**ASSIGNED TASK**. In the listing, find every line that has the string "برای" and copy it.
START EXERCISE INPUT
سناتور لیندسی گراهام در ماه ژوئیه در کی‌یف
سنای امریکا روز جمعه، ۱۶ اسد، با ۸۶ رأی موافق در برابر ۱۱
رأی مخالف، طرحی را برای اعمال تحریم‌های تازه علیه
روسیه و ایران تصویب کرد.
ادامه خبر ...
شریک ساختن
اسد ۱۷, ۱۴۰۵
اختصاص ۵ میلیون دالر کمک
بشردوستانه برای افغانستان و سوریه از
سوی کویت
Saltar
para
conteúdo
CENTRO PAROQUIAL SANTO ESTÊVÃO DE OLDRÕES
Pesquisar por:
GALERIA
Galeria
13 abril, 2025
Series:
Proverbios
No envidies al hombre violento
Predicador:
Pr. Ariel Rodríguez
END EXERCISE INPUT
START EXERCISE INPUT
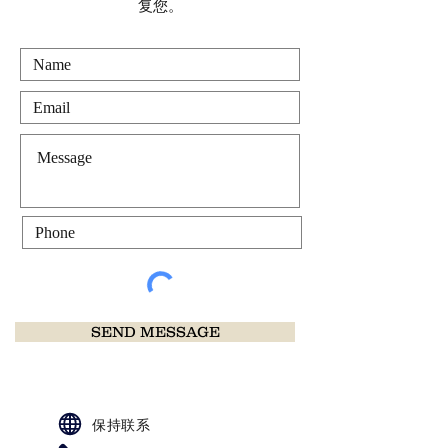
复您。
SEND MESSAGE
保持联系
END EXERCISE INPUT
**TASK OUTPUT**.
رأی مخالف، طرحی را برای اعمال تحریم‌های تازه علیه
بشردوستانه برای افغانستان و سوریه از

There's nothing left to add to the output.